I blink and clear my vision. Kit sits cross-legged on blankets, peeling charred fabric from his body.

“Not sure. Never lost an arm before.” He prods the stump of his right shoulder.

“Kit.” My voice sounds like a sander grinding steel. The fall must’ve damaged the larynx unit.

“Nothing for you to worry about,” Kit directs his words at me.

“Won’t grow.” It hurts to talk.

“Yeah, but here’s to hoping.”

Nanytes can’t reconstitute an entire limb, not one that operates as it should given the complexity of our pseudo nervous system.

“You?” I nod at the girl.

“Blanket Girl.”

“Name’s Dagrun. Nice to meet you, Quinn.” She smiles.

“Dagrun here has been most accommodating.” Kit staggers to the boarded up hole in the wall that serves as a door.

“How? Why?” My throat burns as the nanytes start repairs on my voice box.

“Kit came all staggering down south dragging your behind. Recognized your face, I did. Offered you both lodgings.”

“We’re androids.”

“I noticed.” She winks at me. “But money’s the same, and it’s money I’m needing.” She grabs a blanket and throws it over my shoulders.

“Thank you.”

“Your friend’s been thanking me enough for the both of you.” She pats her bulging pocket.

“Kit, what happened?” My voice still sounds like a rasp on rusty metal.

“We bombed M-Tech. Seems they beefed up security since our last intel gathering mission. They deployed armored hoverbots and took out our bombers.”

“Where did you get the fire power?”

“The Solidarity has resources, Quinny. We have support in high places. This fight is bigger than you realize.” He holds my gaze.

“It’s political.”

“Isn’t it always?” Kit grins and takes a sip of Cruor.

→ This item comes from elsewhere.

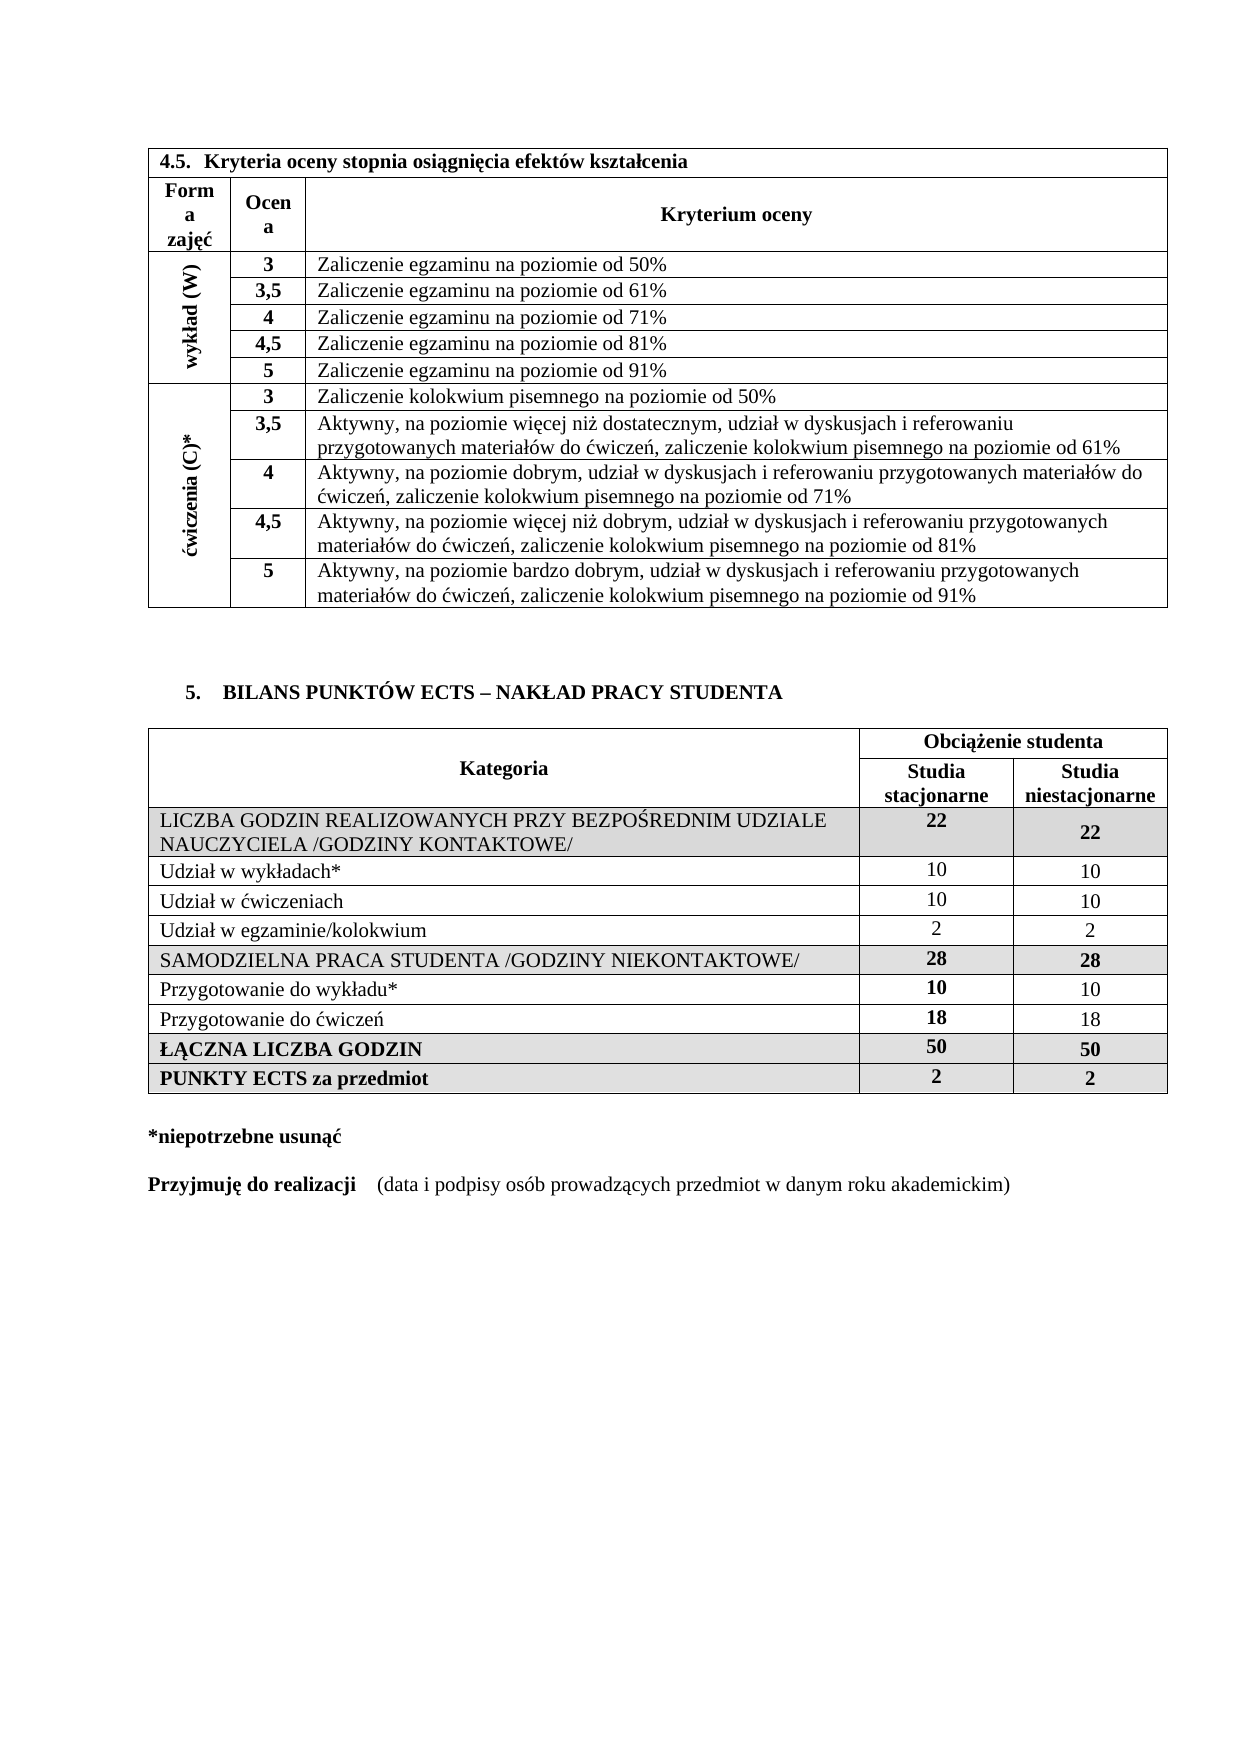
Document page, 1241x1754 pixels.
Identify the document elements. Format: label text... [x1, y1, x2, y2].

table_cell Ocena [231, 178, 305, 251]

“They took out your bombers. Then what?”

“We sent in infantry. The reprogrammed platoon, but we underestimated the souped-up sentinels. A bunch of us wanted in on the action; instead, we got held up by a human SWAT team. They tossed grenades at us. Can you believe it?” He shakes his head. “Lost my arm to some pissing, shitting meat suit’s lucky throw.”

“You started it.”

“True.” He scratches at the stump no longer leaking Cruor. “Guess I wasn’t cut out to be a soldier.”

“You were made for love.”

He chuckles and Dagrun backs away, huddling in a corner under her own blankets while fingering the sheaf of notes from Kit.

“They never should’ve made us at all.” Kit slumps beside me.

“You really think that?” It’s hard to imagine him denying his own importance.

“Why create us if only to abandon us?”

“We’re just toys. Toys used for as long as they remain entertaining, a novelty. But when toys break or outlive their entertainment factor, they’re put in the trash. That’s us.”

“That how you think your owners saw you?” Kit’s angry.

“For a while, I was a novelty. Then I wasn’t anymore, and they found new ways to use me.”

“They abused you.”

“Can a robot be abused?” I wrap my arms around my knees, pulling them to my chest.

“Oh Quinny.” Kit pulls me into a one-armed hug. He smells like Cruor and moldy blankets. The smells smack my vision with various shades of brown as I lean into him.

“This is why we’re fighting,” he says. “Androids should have rights and be protected from maltreatment.”

“Hard to prove that when the bruises don’t last more than a minute.” My words are bitter.

Kit kisses my temple. “Life sucks and we can’t even die.”

I grin despite our circumstances.

“Codes, I almost forgot. What about Tyri?” My whole system shudders at the thought of her lying broken and left for dead. What a pathetic job I did of saving her.

“No idea.” Kit leans back against the wall. “Didn’t stick around to do a body count.”

“Aren’t you worried about the virus?”